Some bats that inhabit the cave.

Some bats that inhabit the cave.

I was able to visit the cave with TDNA Zoologist David Withers in February and confirmed the looting of prehistoric deposits. Although few artifacts were present in the looter’s pit, our inspection did recover a freshwater mussel shell that was not native to the cave, as well as significant amounts of charcoal in the profile. This charcoal layer was directly associated with the shell and suggests a prehistoric occupation. During this visit we also toured the rest of the cave and found more evidence of prehistoric activity as well as modern garbage. A return visit with TDOA Archaeologist Aaron Deter-Wolf allowed me to better inspect the looter’s pit and to take carbon samples that will be dated later this year.

Sarah Levithol investigates the looter’s pit at the cave entrance.

Sarah Levithol investigates the looter’s pit at the cave entrance.

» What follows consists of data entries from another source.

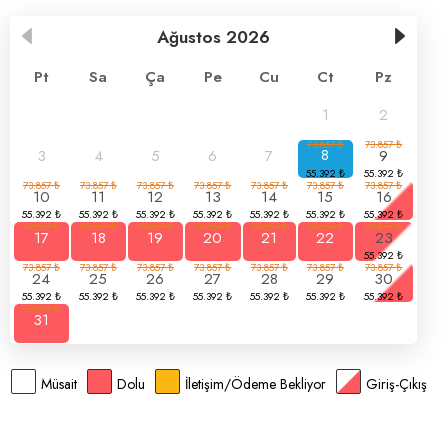
Ağustos
2026
Pt
Sa
Ça
Pe
Cu
Ct
Pz
1
2
3
4
5
6
7
8
9
10
11
12
13
14
15
16
17
18
19
20
21
22
23
24
25
26
27
28
29
30
31
Müsait
Dolu
İletişim/Ödeme Bekliyor
Giriş-Çıkış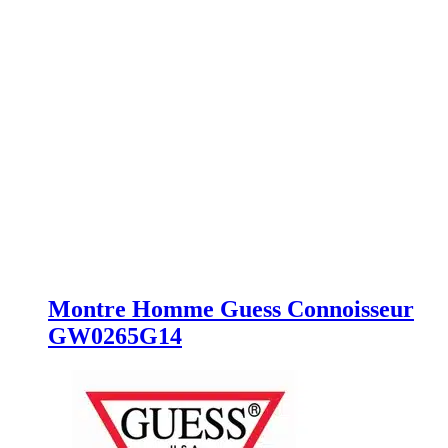
Montre Homme Guess Connoisseur
GW0265G14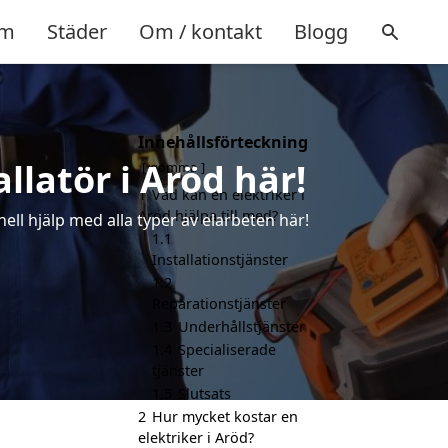
m
Städer
Om / kontakt
Blogg
Innehållsförteckning
allatör i Aröd här!
gömma
1
Vad kan en elektriker i
Aröd hjälpa till med?
ell hjälp med alla typer av elarbeten här!
1.1
Installationstjänster
1.2
Reparationstjänster
1.3
Underhållstjänster
1.4
Specialiserade
tjänster
1.5
Slutsats
2
Hur mycket kostar en
elektriker i Aröd?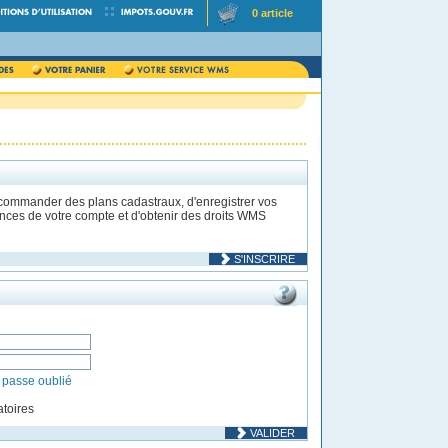
0 article
 commander des plans cadastraux, d'enregistrer vos
rences de votre compte et d'obtenir des droits WMS
S'INSCRIRE
 passe oublié
toires
VALIDER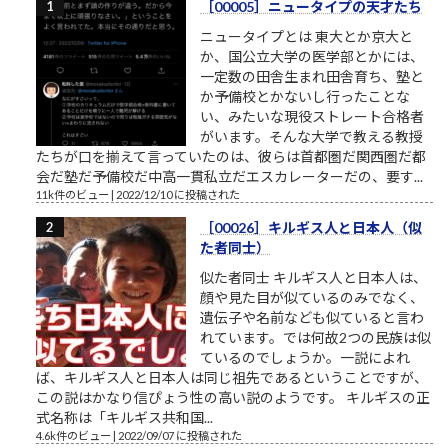
［00005］ニュータイプの天才たち
ニュータイプとは 東大とか京大と
か、国公立大学の医学部とかには、
一定数の田舎生まれ田舎育ち、塾と
か予備校とかないし行ったことな
い、みたいな現役ストレート合格者
がいます。そんな大学で教える教授
たちが口を揃えて言っていたのは、彼らは首都圏だ関西圏だ都
会だ塾だ予備校だ中高一貫私立だエスカレーターだの、要す...
11k件のビュー
|
2022/12/10 に投稿された
［00026］キルギス人と日本人（似
た者同士）
似た者同士 キルギス人と日本人は、
顔や見た目が似ているのみでなく、
遺伝子や名前なども似ていると言わ
れています。では何故2つの民族は似
ているのでしょうか。一説によれ
ば、キルギス人と日本人は同じ祖先であるということですが、
この説はかなり信ぴょう性の高い説のようです。 キルギスの正
式名称は「キルギス共和国...
4.6k件のビュー
|
2022/09/07 に投稿された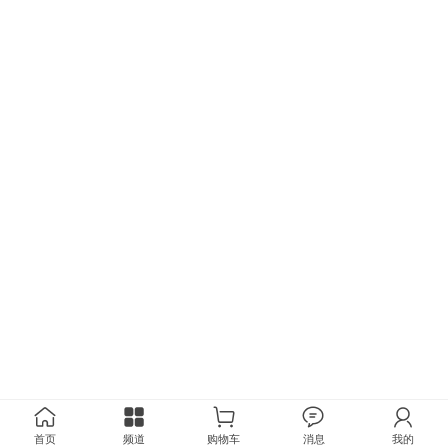
首页
频道
购物车
消息
我的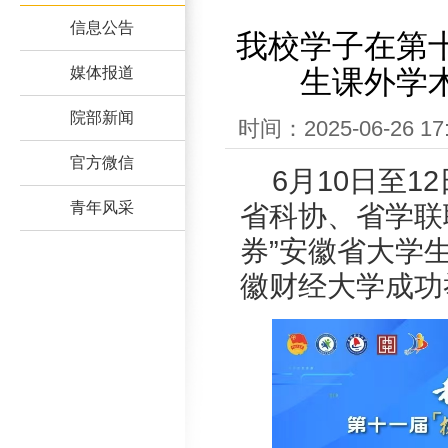
信息公告
我校学子在第十
媒体报道
生课外学
院部新闻
时间：2025-06-2
官方微信
6月10日至12
青年风采
省科协、省学联
券”安徽省大学
徽财经大学成功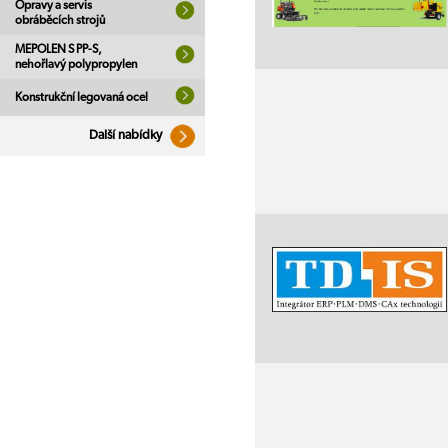
Opravy a servis
obráběcích strojů
MEPOLEN S PP-S,
nehořlavý polypropylen
Konstrukční legovaná ocel
Další nabídky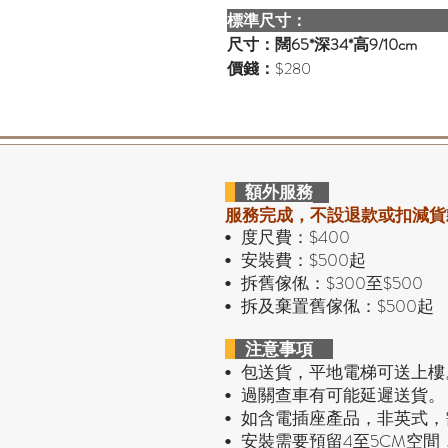
標準尺寸
尺寸：闊65*深34*高9/10cm
價錢：
$280
額外服務
服務完成，不設退款或扣減貨
度尺費：$400
•
安裝費：$500起
•
拆舊傢俬：$300至$500
•
拆及棄置舊傢俬：$500起
•
注意事項
包送貨，平地電梯可送上樓
•
過關查車有可能延遲送貨。
•
• 如含電插座產品，非英式
安裝需要預留4至5CM空間
•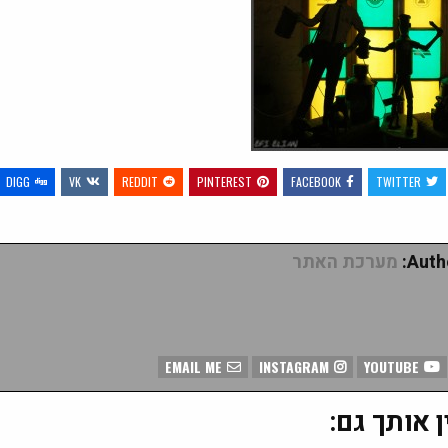
DIGG
VK
REDDIT
PINTEREST
FACEBOOK
TWITTER
Autho
מערכת האתר
EMAIL ME
INSTAGRAM
YOUTUBE
ן אותך גם: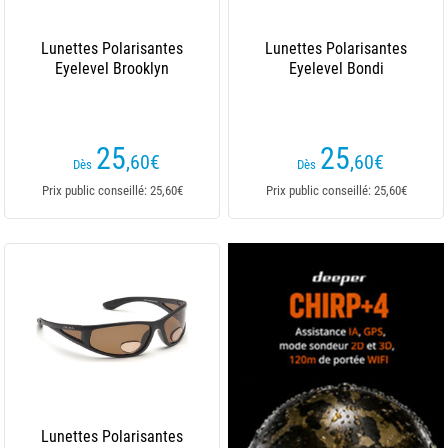
Lunettes Polarisantes
Lunettes Polarisantes
Eyelevel Brooklyn
Eyelevel Bondi
25
25
,60
€
,60
€
Dès
Dès
Prix public conseillé: 25,60€
Prix public conseillé: 25,60€
Lunettes Polarisantes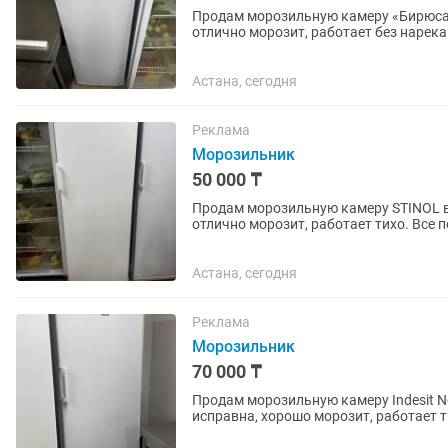
Продам морозильную камеру «Бирюса»
отлично морозит, работает без нарека
магазина, кафе или...
Астана, сегодня
Реклама
Морозильник
50 000 ₸
Продам морозильную камеру STINOL в
отлично морозит, работает тихо. Все 
или дачи. Производитель:...
Астана, сегодня
Реклама
Морозильник
70 000 ₸
Продам морозильную камеру Indesit N
исправна, хорошо морозит, работает т
Чистая, без посторонних...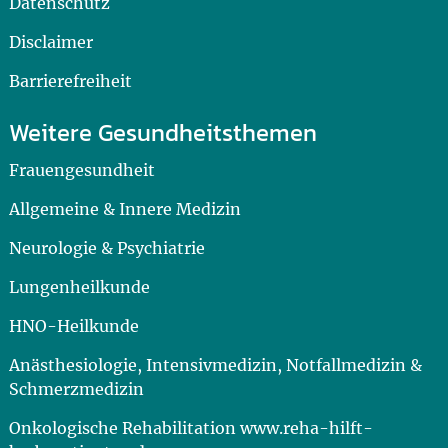
Datenschutz
Disclaimer
Barrierefreiheit
Weitere Gesundheitsthemen
Frauengesundheit
Allgemeine & Innere Medizin
Neurologie & Psychiatrie
Lungenheilkunde
HNO-Heilkunde
Anästhesiologie, Intensivmedizin, Notfallmedizin &
Schmerzmedizin
Onkologische Rehabilitation www.reha-hilft-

While the archaeology conducted during these trips was minimal, the collaboration proved important in other ways. Firstly, until our visit the TDOA site files included no record of prehistoric activity in the cave, and thus we were able to better document the archaeological importance of the site. Secondly, this collaboration has provided further motivation to install a cave gate, which will hopefully be in place next year. The gate will not only protect the vulnerable bat population, but also the archaeological deposits in the cave. A final benefit has been strengthening the relationship between the TDOA and State Natural Areas.This project has demonstrated to both divisions the importance of sharing data, as we are both in the field often and can both provide valuable information to each other. There are plans in the works for each division to hold a workshop where staff are trained about important information from each other’s respective fields. Such training will help the TDOA be better informed about the ecological environments we encounter, and will assist the TDNA in identifying archaeological sites and looting.